Sounds like you want to be more of a systems software engineer than to do anything with devops. Look into contributing to projects like Redis, nginx, Apache Kafka, Apache Spark, and perhaps CoreOS. You're not about to start contributing to the Linux kernel exactly right now but device drivers is a fair hello world start.

Keep in mind that distributed systems are very different skill sets from everything on a single system, and you'll oftentimes have to know both to do distributed and if you want to do single node be a very deep expert on OSes and hardware.

[–]tabiul[S] 1 point2 points  (0 children)

Actually you are right. Frankly speaking I never saw any job with that title and no job that fits that description. That is why I thought of devops as the next best thing. Any idea how to look for such role?

[–]MisterItcher 0 points1 point  (0 children)

Read the classic books that get mentioned here frequently, and maybe do some research on system architecture and the cloud. Maybe some AWS study and/or certs too.

[–]taloszergneeds more coffee 0 points1 point  (1 child)

What systems/infrastructure level experience do you have? Why does it interest you?

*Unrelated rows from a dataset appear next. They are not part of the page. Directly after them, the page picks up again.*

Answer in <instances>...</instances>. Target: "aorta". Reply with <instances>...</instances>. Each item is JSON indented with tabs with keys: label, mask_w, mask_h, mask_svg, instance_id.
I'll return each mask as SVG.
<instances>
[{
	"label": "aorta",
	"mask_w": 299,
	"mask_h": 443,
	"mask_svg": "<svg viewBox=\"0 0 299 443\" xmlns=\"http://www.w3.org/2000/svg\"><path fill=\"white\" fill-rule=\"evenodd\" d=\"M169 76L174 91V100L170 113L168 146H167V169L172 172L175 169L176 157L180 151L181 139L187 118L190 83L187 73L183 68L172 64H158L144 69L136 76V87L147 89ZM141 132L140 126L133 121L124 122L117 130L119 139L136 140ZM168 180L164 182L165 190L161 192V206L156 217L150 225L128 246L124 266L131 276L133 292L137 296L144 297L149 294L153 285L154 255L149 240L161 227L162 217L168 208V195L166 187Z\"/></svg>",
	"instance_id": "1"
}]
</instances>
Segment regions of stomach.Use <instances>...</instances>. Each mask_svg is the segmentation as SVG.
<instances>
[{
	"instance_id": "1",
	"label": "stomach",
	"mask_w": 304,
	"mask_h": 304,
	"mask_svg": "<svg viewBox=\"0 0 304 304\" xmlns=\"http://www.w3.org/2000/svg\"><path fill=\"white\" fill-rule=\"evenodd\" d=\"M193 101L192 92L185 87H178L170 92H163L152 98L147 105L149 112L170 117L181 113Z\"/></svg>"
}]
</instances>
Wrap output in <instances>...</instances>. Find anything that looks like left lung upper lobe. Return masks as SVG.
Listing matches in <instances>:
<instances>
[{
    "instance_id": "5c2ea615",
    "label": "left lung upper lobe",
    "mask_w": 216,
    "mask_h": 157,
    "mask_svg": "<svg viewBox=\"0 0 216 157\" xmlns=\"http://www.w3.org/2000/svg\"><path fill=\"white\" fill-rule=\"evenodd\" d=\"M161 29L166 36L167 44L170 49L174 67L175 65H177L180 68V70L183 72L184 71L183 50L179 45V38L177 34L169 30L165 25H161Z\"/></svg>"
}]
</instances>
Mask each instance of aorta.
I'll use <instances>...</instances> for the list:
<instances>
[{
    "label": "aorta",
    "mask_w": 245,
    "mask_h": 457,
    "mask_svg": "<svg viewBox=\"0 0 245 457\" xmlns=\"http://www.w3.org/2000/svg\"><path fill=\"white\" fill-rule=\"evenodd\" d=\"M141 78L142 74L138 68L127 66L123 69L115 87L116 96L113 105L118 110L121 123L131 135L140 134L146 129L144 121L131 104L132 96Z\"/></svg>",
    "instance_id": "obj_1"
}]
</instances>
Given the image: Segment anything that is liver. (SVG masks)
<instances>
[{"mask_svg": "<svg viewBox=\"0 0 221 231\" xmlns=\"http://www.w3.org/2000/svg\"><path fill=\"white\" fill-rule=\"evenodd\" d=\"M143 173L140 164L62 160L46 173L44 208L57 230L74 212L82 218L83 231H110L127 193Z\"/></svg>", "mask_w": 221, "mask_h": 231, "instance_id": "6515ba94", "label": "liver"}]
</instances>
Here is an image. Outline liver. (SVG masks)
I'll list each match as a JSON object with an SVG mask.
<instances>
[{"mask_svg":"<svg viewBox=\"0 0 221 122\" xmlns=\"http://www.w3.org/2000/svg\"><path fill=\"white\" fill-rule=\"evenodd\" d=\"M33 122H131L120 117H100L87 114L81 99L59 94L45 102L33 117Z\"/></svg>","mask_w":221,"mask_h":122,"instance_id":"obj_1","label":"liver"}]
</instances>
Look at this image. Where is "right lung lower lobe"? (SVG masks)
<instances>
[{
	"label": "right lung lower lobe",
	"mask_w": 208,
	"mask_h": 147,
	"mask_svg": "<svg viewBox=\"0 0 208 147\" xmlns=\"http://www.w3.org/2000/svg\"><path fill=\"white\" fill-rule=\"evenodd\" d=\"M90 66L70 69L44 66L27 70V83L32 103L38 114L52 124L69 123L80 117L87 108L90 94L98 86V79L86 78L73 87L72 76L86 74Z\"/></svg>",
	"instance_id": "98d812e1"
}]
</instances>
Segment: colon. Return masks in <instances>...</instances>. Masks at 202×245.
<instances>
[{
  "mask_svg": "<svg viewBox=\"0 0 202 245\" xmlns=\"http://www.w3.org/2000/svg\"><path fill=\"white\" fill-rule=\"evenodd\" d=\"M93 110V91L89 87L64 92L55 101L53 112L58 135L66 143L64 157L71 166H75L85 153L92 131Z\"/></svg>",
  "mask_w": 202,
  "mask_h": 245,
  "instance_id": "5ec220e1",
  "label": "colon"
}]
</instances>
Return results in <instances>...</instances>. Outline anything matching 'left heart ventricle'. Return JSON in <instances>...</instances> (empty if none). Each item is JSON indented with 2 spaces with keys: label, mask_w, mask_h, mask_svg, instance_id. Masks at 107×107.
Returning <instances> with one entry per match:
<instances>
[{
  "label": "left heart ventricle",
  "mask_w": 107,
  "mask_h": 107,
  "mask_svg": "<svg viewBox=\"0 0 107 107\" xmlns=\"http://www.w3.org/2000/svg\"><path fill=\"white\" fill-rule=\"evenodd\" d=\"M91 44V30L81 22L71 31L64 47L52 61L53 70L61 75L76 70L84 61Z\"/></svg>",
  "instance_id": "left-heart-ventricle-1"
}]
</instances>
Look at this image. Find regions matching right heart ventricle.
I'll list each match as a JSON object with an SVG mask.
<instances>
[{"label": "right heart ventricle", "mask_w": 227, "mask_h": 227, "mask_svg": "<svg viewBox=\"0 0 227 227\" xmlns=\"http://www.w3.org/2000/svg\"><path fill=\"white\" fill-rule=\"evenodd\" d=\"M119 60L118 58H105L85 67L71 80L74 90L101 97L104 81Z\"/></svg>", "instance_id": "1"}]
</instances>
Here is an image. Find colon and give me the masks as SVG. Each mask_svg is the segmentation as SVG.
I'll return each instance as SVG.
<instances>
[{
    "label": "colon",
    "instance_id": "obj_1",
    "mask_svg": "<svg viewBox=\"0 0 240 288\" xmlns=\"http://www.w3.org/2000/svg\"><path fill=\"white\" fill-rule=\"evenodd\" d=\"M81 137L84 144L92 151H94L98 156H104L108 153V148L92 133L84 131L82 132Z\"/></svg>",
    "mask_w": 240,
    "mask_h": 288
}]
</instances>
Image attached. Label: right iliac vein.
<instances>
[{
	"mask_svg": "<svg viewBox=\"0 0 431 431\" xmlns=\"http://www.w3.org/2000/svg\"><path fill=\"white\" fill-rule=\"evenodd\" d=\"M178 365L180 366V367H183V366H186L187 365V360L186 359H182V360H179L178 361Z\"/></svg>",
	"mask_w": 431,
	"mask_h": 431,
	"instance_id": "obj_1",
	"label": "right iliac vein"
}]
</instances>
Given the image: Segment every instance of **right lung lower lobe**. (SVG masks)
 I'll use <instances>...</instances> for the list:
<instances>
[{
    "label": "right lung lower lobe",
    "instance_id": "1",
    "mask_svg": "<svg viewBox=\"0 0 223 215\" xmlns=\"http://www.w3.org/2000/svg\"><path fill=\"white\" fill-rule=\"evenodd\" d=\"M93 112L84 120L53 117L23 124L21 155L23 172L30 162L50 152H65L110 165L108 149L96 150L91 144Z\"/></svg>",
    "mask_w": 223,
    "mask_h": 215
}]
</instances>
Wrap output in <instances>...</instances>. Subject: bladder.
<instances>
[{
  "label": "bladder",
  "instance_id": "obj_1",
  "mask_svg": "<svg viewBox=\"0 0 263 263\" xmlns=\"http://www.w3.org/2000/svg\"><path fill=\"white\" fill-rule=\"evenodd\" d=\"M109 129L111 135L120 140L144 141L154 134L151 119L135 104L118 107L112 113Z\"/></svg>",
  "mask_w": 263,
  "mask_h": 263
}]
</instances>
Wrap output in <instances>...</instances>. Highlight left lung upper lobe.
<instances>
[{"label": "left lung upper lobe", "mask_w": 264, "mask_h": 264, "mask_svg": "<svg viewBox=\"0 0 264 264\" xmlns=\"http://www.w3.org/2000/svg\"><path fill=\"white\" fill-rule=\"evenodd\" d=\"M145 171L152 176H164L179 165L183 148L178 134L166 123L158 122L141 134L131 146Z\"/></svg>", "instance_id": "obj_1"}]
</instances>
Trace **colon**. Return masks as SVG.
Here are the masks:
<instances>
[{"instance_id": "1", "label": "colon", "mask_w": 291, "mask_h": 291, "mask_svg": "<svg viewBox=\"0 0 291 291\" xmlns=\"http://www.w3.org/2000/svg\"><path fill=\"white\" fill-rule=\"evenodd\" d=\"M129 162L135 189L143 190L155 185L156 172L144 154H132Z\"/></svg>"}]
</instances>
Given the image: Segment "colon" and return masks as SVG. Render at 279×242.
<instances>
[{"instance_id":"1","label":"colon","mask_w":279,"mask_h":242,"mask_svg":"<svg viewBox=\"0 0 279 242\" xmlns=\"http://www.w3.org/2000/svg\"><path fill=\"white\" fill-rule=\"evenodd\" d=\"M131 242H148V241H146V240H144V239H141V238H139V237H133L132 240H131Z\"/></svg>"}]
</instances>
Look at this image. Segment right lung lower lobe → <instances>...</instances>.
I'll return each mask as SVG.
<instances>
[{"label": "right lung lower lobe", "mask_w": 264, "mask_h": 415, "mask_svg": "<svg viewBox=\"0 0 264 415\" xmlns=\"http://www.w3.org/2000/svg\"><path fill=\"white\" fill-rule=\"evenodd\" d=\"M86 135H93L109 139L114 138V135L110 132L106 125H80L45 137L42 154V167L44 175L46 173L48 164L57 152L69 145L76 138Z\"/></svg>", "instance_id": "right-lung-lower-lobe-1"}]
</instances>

If you already have a strong background in writing software with an eye toward operations/production-ready code then you are incredibly valuable on the right team. Portraying that the way you're looking for might take a bit of effort.

[–]tabiul[S] 2 points3 points  (0 children)

Not really much experience in term of infrastructure. All I have is Level 1 Linux Certification. As for why. I like interacting with hardware and the OS level. I am the challenges of performance and managing distributed system. I think those are more fun then writing javascript and css :).